What a Cooling Economy in China Could Mean for Footwear Consumption

For years we’ve heard American brands tout China as the next frontier for growth — an understandable goal given the country’s significant economic growth, flourishing middle class and spending power among its population of more than 1.4 billion.

Now, though, China’s booming economy appears to be slowing down, as retail sales growth slowed to 8.6 percent in October over the same period last year, according to the National Bureau of Statistics, missing analysts’ forecasts.

China’s GDP growth also decelerated to 6.5 percent in the third quarter, a lower figure than it has reported since the first quarter of 2009. Among the consequences of a cooldown is that consumers have less to spend on discretionary purchases like footwear and are choosing to save in the face of economic uncertainty, which could eventually put a dent in sales for some American companies doing business in the region.

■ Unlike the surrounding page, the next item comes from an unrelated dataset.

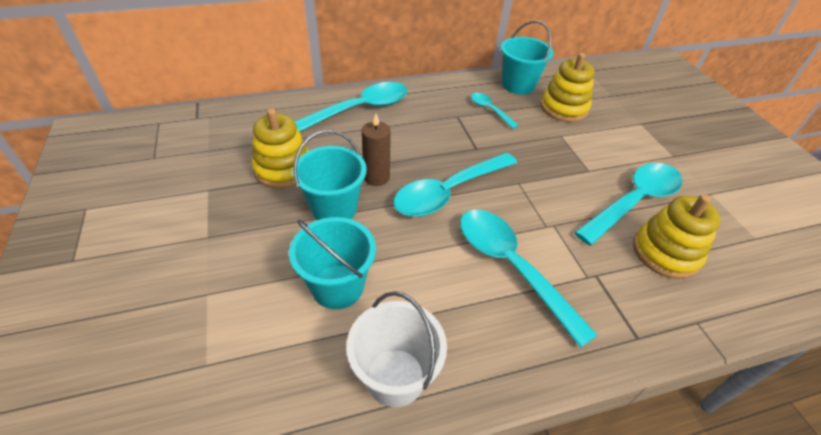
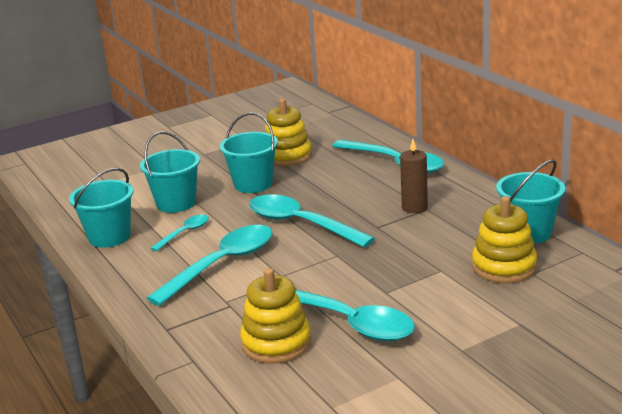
camera: 80 degrees right, 20 degrees down
white bucket [346,291,447,407] -> turquoise bucket [69,168,134,248]
brown candle [362,113,391,186] -> brown candle moved to [400,139,428,213]
turquoise spoon [471,93,519,129] -> turquoise spoon moved to [151,215,209,251]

“Anytime you have consumers slowing down their purchasing, no matter what country you’re in the world, it has an impact on U.S. brands because we sell our products all over the world, and obviously that supports U.S. jobs and the growth of American brands overseas,” Matt Priest, president and CEO of the Footwear Distributors and Retailers of America, told FN.

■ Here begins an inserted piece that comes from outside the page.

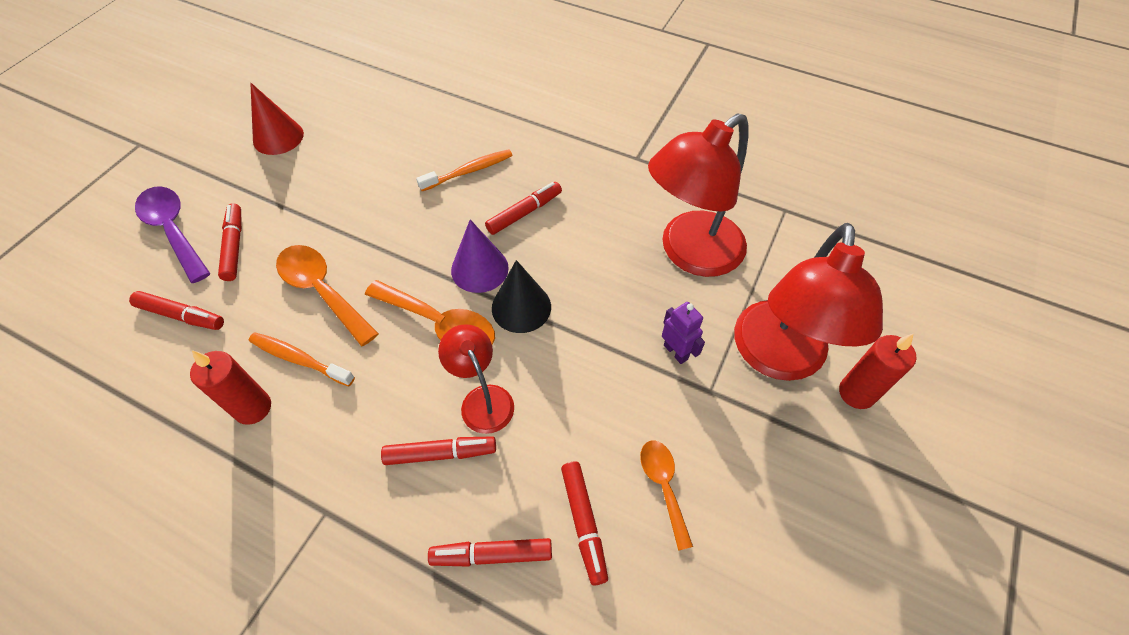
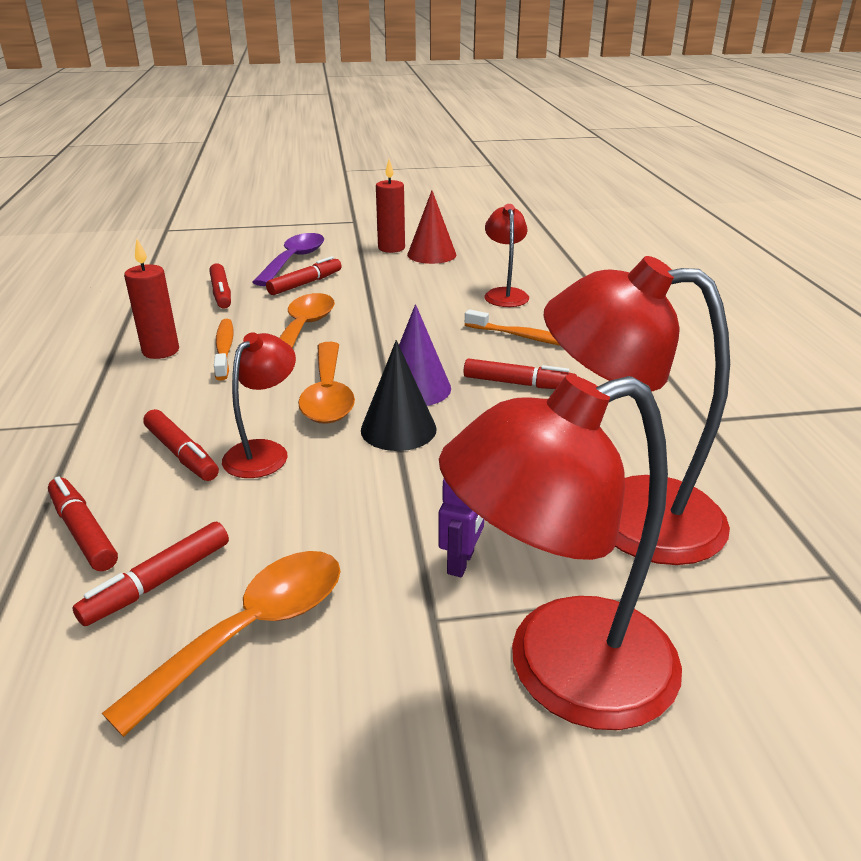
camera: 55 degrees right, 25 degrees down
orange spoon [640,441,693,551] -> orange spoon [102,551,341,737], size x1.61
red candle [839,333,917,409] -> red candle moved to [376,159,405,253]
none -> red lamp [484,204,529,307]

“Because it’s not our No. 1 market, it’s not as big of a problem as it would be if it was the American market contracting, but it’s still concerning anytime consumers stop spending money and having disposable income to spend money on things like footwear.”

China’s latest report also indicates that more of the population is holding mortgage debt — a sign of a maturing economy but also a cost burden on households that can cut into consumer spending. And while the central government in Beijing has far more leeway than most international administrations to quickly implement plans to stimulate the economy, including cutting import duties and income taxes, it is facing an uphill battle with weakened consumer confidence and an ongoing trade war with the U.S.

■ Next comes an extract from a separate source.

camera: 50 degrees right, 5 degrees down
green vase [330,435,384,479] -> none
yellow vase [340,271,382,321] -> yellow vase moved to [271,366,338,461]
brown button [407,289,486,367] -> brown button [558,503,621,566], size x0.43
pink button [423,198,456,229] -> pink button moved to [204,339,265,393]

If the slump does continue, some American companies are more exposed than others: Greater China was the fastest-growing segment of Nike’s business last quarter as well as for fiscal 2018 overall. In terms of revenues, the region brought in about $5.1 billion over the year — a much smaller share than the $14.9 billion generated by the North American market and the $9.2 billion grossed in Europe but still a sizable portion of the total.

Still, despite the ever-growing list of tariffs imposed on Chinese imports by the Trump administration, the country’s trade surplus with the U.S. has so far only widened, though it remains to be seen whether the surge is temporary and how much of the extra costs will eventually trickle down to the consumer.